A: The dead will rise in their own bodies.

This was bad news for Geri. In previous jobs, Mitchell had always found ways to goof off. Restaurant work made that impossible. His only down-time was the fifteen minutes when he bolted his dinner. Mitchell rarely ordered the gyros. The meat wasn’t lamb but a beef-and-pork composite, like an eighty-pound can of Spam. Three separate spits revolved in the front window, while the chefs poked and prodded them, carving off slices. The wife of one of the cooks, Stavros, had a heart condition. Two years ago she’d slipped into a coma. Every day before coming to work he stopped into the hospital to sit by her bedside. He was under no illusions about the prospects for her recovery.

Q: Who says that prayer is always possible even while cooking?

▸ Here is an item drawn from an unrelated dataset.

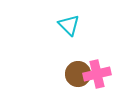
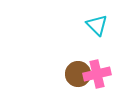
cyan triangle: moved 28 px right
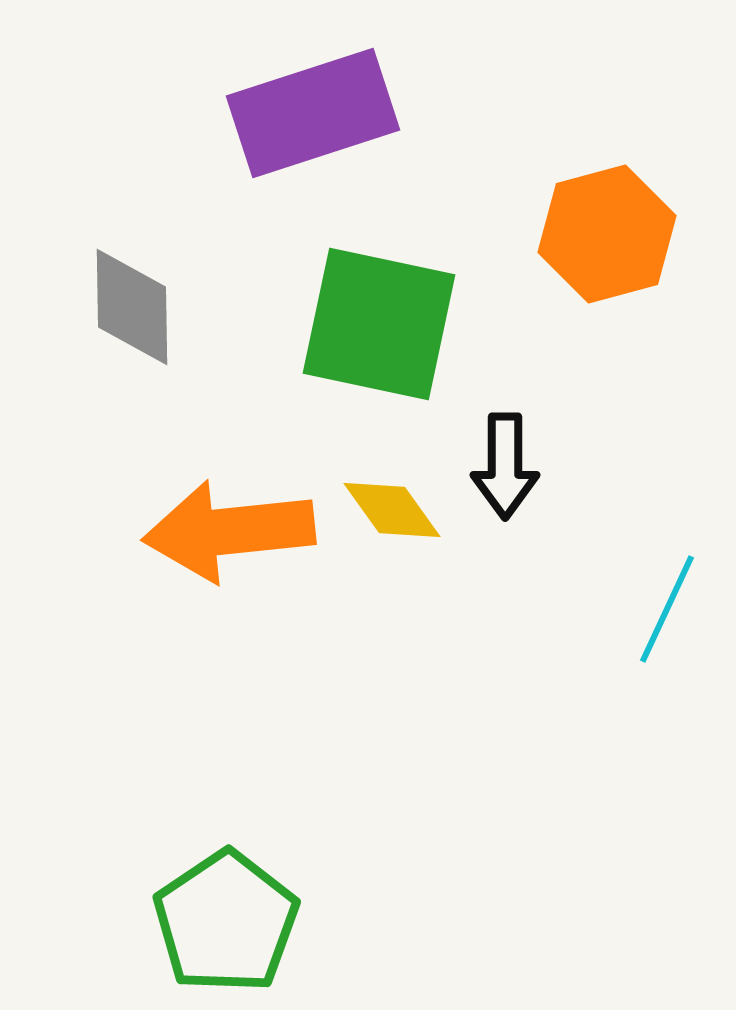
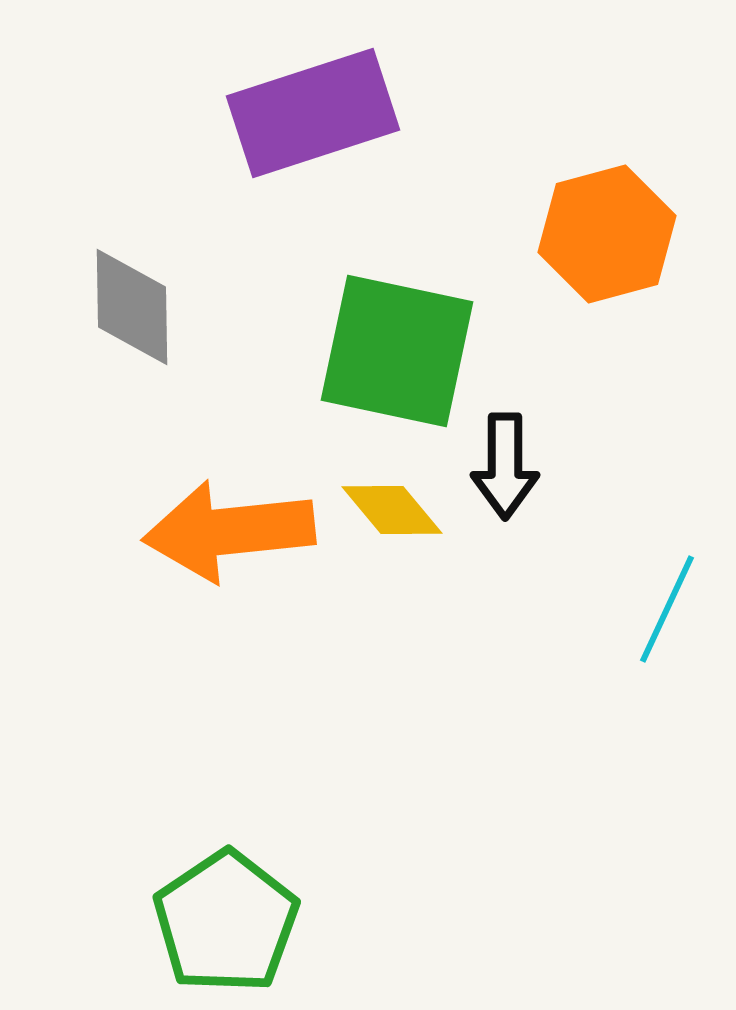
green square: moved 18 px right, 27 px down
yellow diamond: rotated 4 degrees counterclockwise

A: It is Saint John Chrysostom (around 400 AD) who says that prayer is always possible even while cooking.

And so the summer dragged on. Busing tables, scraping uneaten food, bones and fat, and napkins used for nose-blowing into the huge plastic-lined garbage bin, adding greasy plates to the never-diminishing pile dwarfing the Yemeni dishwasher (the only guy with a job worse than his), Mitchell worked seven shifts a week until he’d earned enough money to buy a plane ticket to Paris and $3,280 in American Express Travelers Cheques. Within a week he was gone, first to New York and, three days later, to Paris, where he now found himself with no place to stay, walking in the rain along Avenue Rapp.